[RECORDED DATA Boundary: Start]

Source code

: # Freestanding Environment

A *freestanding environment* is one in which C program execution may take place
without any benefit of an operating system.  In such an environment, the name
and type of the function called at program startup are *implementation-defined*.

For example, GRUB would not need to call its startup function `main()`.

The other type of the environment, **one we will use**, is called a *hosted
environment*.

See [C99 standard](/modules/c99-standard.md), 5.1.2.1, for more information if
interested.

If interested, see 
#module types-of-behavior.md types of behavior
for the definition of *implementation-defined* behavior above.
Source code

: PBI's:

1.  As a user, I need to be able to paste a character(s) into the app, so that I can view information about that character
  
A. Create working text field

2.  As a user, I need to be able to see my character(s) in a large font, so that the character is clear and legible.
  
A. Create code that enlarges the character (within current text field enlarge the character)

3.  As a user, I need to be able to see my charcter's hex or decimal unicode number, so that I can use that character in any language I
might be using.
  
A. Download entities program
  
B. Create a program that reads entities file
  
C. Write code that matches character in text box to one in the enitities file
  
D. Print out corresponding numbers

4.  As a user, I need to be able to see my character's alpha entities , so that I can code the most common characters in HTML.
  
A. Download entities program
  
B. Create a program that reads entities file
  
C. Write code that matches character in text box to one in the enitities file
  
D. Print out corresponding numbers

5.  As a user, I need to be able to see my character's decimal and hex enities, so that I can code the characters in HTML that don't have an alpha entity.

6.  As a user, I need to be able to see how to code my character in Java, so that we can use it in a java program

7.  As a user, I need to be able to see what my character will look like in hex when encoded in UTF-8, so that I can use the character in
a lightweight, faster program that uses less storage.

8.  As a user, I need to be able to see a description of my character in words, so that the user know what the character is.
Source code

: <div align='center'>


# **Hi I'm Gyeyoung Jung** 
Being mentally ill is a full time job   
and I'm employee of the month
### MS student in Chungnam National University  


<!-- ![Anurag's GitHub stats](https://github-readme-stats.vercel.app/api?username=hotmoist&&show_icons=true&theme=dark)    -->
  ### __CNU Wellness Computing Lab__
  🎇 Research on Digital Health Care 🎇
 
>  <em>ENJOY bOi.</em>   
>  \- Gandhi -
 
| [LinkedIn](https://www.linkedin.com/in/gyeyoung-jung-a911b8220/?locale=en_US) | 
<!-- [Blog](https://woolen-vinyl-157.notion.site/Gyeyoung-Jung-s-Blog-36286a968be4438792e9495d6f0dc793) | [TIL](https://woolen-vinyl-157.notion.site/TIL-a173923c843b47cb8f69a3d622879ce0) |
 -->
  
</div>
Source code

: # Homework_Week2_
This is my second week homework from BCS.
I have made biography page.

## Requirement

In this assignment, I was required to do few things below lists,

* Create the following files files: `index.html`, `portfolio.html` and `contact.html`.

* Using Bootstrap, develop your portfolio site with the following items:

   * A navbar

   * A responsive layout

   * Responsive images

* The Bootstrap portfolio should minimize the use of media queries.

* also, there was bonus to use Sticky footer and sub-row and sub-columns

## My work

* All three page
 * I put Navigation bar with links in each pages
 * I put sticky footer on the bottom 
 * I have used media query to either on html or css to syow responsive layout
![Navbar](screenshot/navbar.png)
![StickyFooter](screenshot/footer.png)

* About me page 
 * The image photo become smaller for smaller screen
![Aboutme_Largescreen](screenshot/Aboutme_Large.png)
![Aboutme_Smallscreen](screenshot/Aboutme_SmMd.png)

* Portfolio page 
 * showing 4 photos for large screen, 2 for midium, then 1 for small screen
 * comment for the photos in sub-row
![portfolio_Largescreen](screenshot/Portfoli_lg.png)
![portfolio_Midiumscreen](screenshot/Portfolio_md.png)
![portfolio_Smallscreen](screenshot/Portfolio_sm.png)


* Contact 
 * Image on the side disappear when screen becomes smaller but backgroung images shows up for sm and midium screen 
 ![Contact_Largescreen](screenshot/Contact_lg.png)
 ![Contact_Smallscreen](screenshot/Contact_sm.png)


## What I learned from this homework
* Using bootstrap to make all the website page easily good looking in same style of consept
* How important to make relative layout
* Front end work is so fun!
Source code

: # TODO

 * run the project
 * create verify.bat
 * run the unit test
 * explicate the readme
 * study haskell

[RECORDED DATA Boundary: End]

*WHAT YOU NEED TO DO*
Please render the source text of all the rows above as a single JSON list of strings, with one string per line and blank lines left out.

*SOLVED PROBLEM*
[
  "Source code",
  ": # Freestanding Environment",
  "A *freestanding environment* is one in which C program execution may take place",
  "without any benefit of an operating system.  In such an environment, the name",
  "and type of the function called at program startup are *implementation-defined*.",
  "For example, GRUB would not need to call its startup function `main()`.",
  "The other type of the environment, **one we will use**, is called a *hosted",
  "environment*.",
  "See [C99 standard](/modules/c99-standard.md), 5.1.2.1, for more information if",
  "interested.",
  "If interested, see ",
  "#module types-of-behavior.md types of behavior",
  "for the definition of *implementation-defined* behavior above.",
  "Source code",
  ": PBI's:",
  "1.  As a user, I need to be able to paste a character(s) into the app, so that I can view information about that character",
  "A. Create working text field",
  "2.  As a user, I need to be able to see my character(s) in a large font, so that the character is clear and legible.",
  "A. Create code that enlarges the character (within current text field enlarge the character)",
  "3.  As a user, I need to be able to see my charcter's hex or decimal unicode number, so that I can use that character in any language I",
  "might be using.",
  "A. Download entities program",
  "B. Create a program that reads entities file",
  "C. Write code that matches character in text box to one in the enitities file",
  "D. Print out corresponding numbers",
  "4.  As a user, I need to be able to see my character's alpha entities , so that I can code the most common characters in HTML.",
  "A. Download entities program",
  "B. Create a program that reads entities file",
  "C. Write code that matches character in text box to one in the enitities file",
  "D. Print out corresponding numbers",
  "5.  As a user, I need to be able to see my character's decimal and hex enities, so that I can code the characters in HTML that don't have an alpha entity.",
  "6.  As a user, I need to be able to see how to code my character in Java, so that we can use it in a java program",
  "7.  As a user, I need to be able to see what my character will look like in hex when encoded in UTF-8, so that I can use the character in",
  "a lightweight, faster program that uses less storage.",
  "8.  As a user, I need to be able to see a description of my character in words, so that the user know what the character is.",
  "Source code",
  ": <div align='center'>",
  "# **Hi I'm Gyeyoung Jung** ",
  "Being mentally ill is a full time job   ",
  "and I'm employee of the month",
  "### MS student in Chungnam National University  ",
  "<!-- ![Anurag's GitHub stats](https://github-readme-stats.vercel.app/api?username=hotmoist&&show_icons=true&theme=dark)    -->",
  "  ### __CNU Wellness Computing Lab__",
  "  🎇 Research on Digital Health Care 🎇",
  ">  <em>ENJOY bOi.</em>   ",
  ">  \\- Gandhi -",
  "| [LinkedIn](https://www.linkedin.com/in/gyeyoung-jung-a911b8220/?locale=en_US) | ",
  "<!-- [Blog](https://woolen-vinyl-157.notion.site/Gyeyoung-Jung-s-Blog-36286a968be4438792e9495d6f0dc793) | [TIL](https://woolen-vinyl-157.notion.site/TIL-a173923c843b47cb8f69a3d622879ce0) |",
  " -->",
  "</div>",
  "Source code",
  ": # Homework_Week2_",
  "This is my second week homework from BCS.",
  "I have made biography page.",
  "## Requirement",
  "In this assignment, I was required to do few things below lists,",
  "* Create the following files files: `index.html`, `portfolio.html` and `contact.html`.",
  "* Using Bootstrap, develop your portfolio site with the following items:",
  "   * A navbar",
  "   * A responsive layout",
  "   * Responsive images",
  "* The Bootstrap portfolio should minimize the use of media queries.",
  "* also, there was bonus to use Sticky footer and sub-row and sub-columns",
  "## My work",
  "* All three page",
  " * I put Navigation bar with links in each pages",
  " * I put sticky footer on the bottom ",
  " * I have used media query to either on html or css to syow responsive layout",
  "![Navbar](screenshot/navbar.png)",
  "![StickyFooter](screenshot/footer.png)",
  "* About me page ",
  " * The image photo become smaller for smaller screen",
  "![Aboutme_Largescreen](screenshot/Aboutme_Large.png)",
  "![Aboutme_Smallscreen](screenshot/Aboutme_SmMd.png)",
  "* Portfolio page ",
  " * showing 4 photos for large screen, 2 for midium, then 1 for small screen",
  " * comment for the photos in sub-row",
  "![portfolio_Largescreen](screenshot/Portfoli_lg.png)",
  "![portfolio_Midiumscreen](screenshot/Portfolio_md.png)",
  "![portfolio_Smallscreen](screenshot/Portfolio_sm.png)",
  "* Contact ",
  " * Image on the side disappear when screen becomes smaller but backgroung images shows up for sm and midium screen ",
  " ![Contact_Largescreen](screenshot/Contact_lg.png)",
  " ![Contact_Smallscreen](screenshot/Contact_sm.png)",
  "## What I learned from this homework",
  "* Using bootstrap to make all the website page easily good looking in same style of consept",
  "* How important to make relative layout",
  "* Front end work is so fun!",
  "Source code",
  ": # TODO",
  " * run the project",
  " * create verify.bat",
  " * run the unit test",
  " * explicate the readme",
  " * study haskell"
]